The railings round the gardens of many streets and parks showed only as stumps, because the metal had been stripped off and melted down to make armaments. You can occasionally still see these places in streets to this day, because they would be expensive to replace. The gaps left by bombed buildings remained for many years, and you could sometimes see glimpses of what they had been like inside, because an open wall with wallpaper still on it might be left, as well as a fireplace.

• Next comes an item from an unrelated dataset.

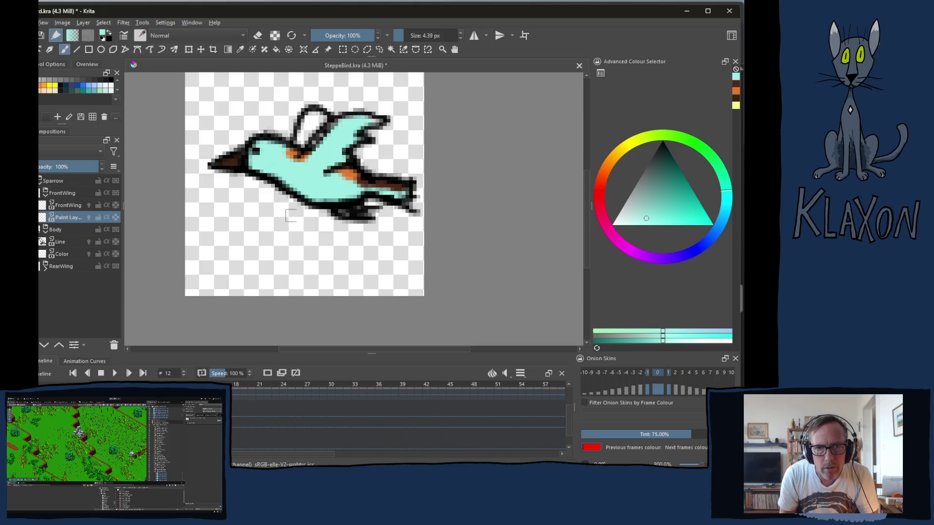
Step: Paint dark brown along the front wing base, add an orange stroke, and touch up with turquoise
right_click(293, 196)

Finally peace came, and there were a lot of celebrations when the war in Europe ended in May, 1945. Our family had arranged a holiday in a little Lincolnshire village called Aby, to stay with a friend’s friend, because Mum wanted to be Head of a village school. There was a village fete, and Mum was surprised to be asked to judge the Children’s Fancy Dress show – teachers were treated with great respect in those days. Back at school, we had a Thanksgiving service, when we sang ‘Now thank we all our God’, which still means a great deal to me. I was a good reader, and was asked to read the psalm, which I did. I am fairly sure it was Psalm 100:
‘Make a joyful noise unto the Lord, all ye lands.
Serve the Lord with gladness.
Come before His presence with singing.
Know ye that the Lord- He is God
It is He that hath made us and not we ourselves.
We are His people and the sheep of His pasture.
Enter into His gates with thanksgiving
And into His courts with praise.
Be thankful unto Him and bless His name.